Johnson of Prep4All also points to government funding shortfalls as a consequence.

The large red bow of support for Aids/HIV awareness on the ground and bordered with tiny candles.
A resident of a rehabilitation and orphanage home for HIV-affected children, women and victims of trafficking lights a candle on the eve of World AIDS Day in Kathmandu, Nepal, 30 November 2023. Photograph: Narendra Shrestha/EPA

He noted that “House appropriators led by House conservatives proposed $767m in cuts to HIV funding for fiscal year 2024” and said: “Unfortunately, not enough people know about that.

“In particular we need to make sure that … everyone is contacting their representatives to let them know that we need to save HIV funding and reject those proposed cuts,” he said.

Another domestic effort is a coordinated attempt to expand access to pre-exposure prophylaxis (Prep) drugs to prevent the spread of HIV.

“We are really in a time right now with Prep access, we’re seeing maybe 78% of white individuals who are most in need of access getting it, only 11% of Black individuals [and] only 21% of Latinx individuals,” said Johnson. “So we’re in a situation where if we don’t sort of have a cognizance about where we’re at in the movement right now, we could end HIV as an epidemic for white people in America, but never end it for communities of color, never end it for trans communities, for cisgender women, never end it for global communities.”
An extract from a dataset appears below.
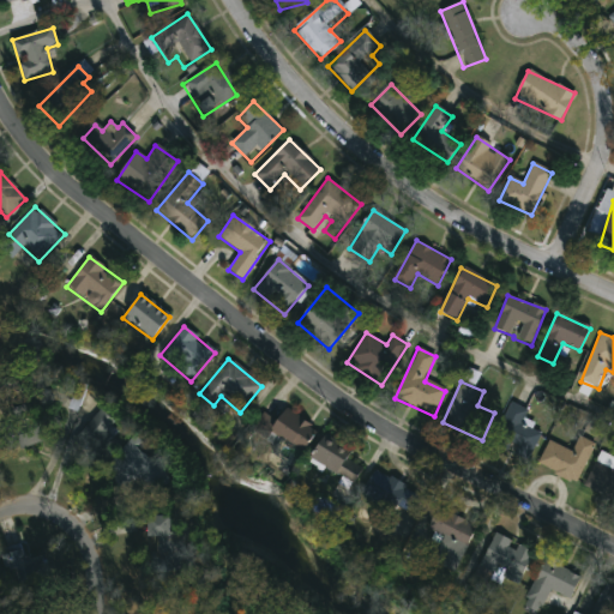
[(492,445),(510,404),(528,411),(522,426),(540,433),(529,461),(492,445)]
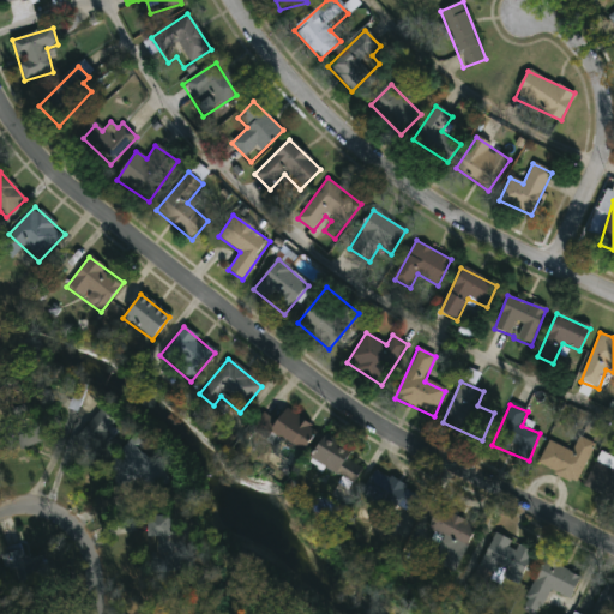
[(114,423),(90,453),(74,440),(98,411),(114,423)]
Avac, a leading HIV-prevention global non-profit, is also supporting the call for a national Prep plan.

“The Aids epidemic is not over until it’s over for everyone,” said Jason Rosenberg, the communications manager for Avac. “At least in the US, we’re advocating for a national Prep plan that could revolutionize how we see prevention, whether it be oral Prep, injectable Prep, which is now on the market, but is kind of hard to come by because of insurance barriers.”
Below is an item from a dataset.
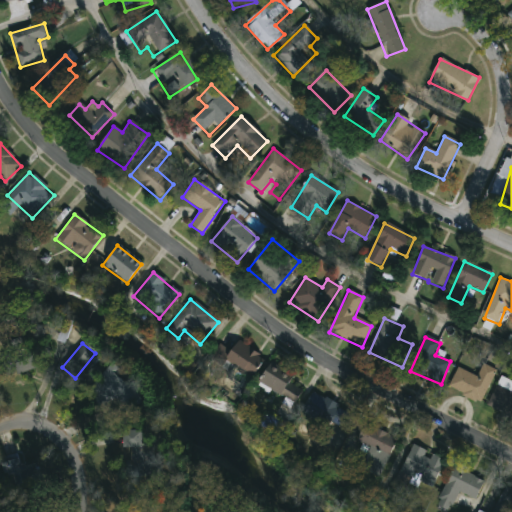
[(262,353),(255,375),(225,364),(233,343),(262,353)]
However, as Frost explained, such a plan would require fighting efforts to politicize national and global HIV/Aids healthcare policies.
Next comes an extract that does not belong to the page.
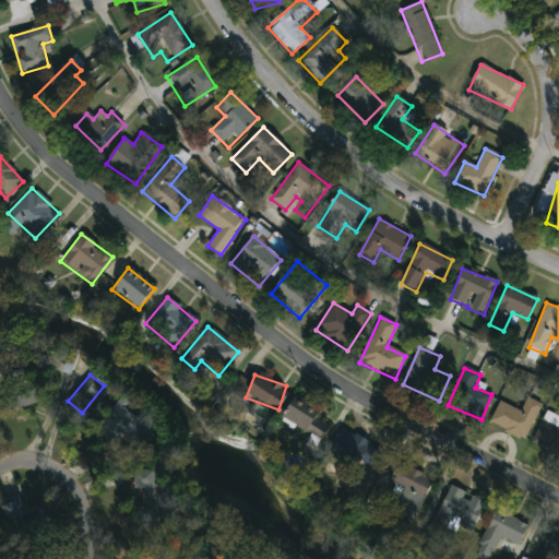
[(39,401),(4,417),(0,407),(0,392),(30,380),(39,401)]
“We would love it if we could go back to a time when HIV wasn’t so political in the minds of people who nowadays see it as a political fight,” said Frost. “But we’re going to continue to advocate as best we can for appropriate programs that can reach some of these marginalized communities with the tools that they need, either for treatment or to protect themselves from getting HIV.”

In the decades since the first commemoration of World Aids Day, the Names Project’s Aids memorial quilt has been in storage. It has not been displayed in its entirety in more than a quarter century. Still, the panels and the lives they represent loom large, reminding us of the history and the ongoing work toward a cure.

Rosenberg added: “The only way forward is to ensure that long-term survivors and people living with HIV are always not only part of the conversation, but have space to lead those conversations.”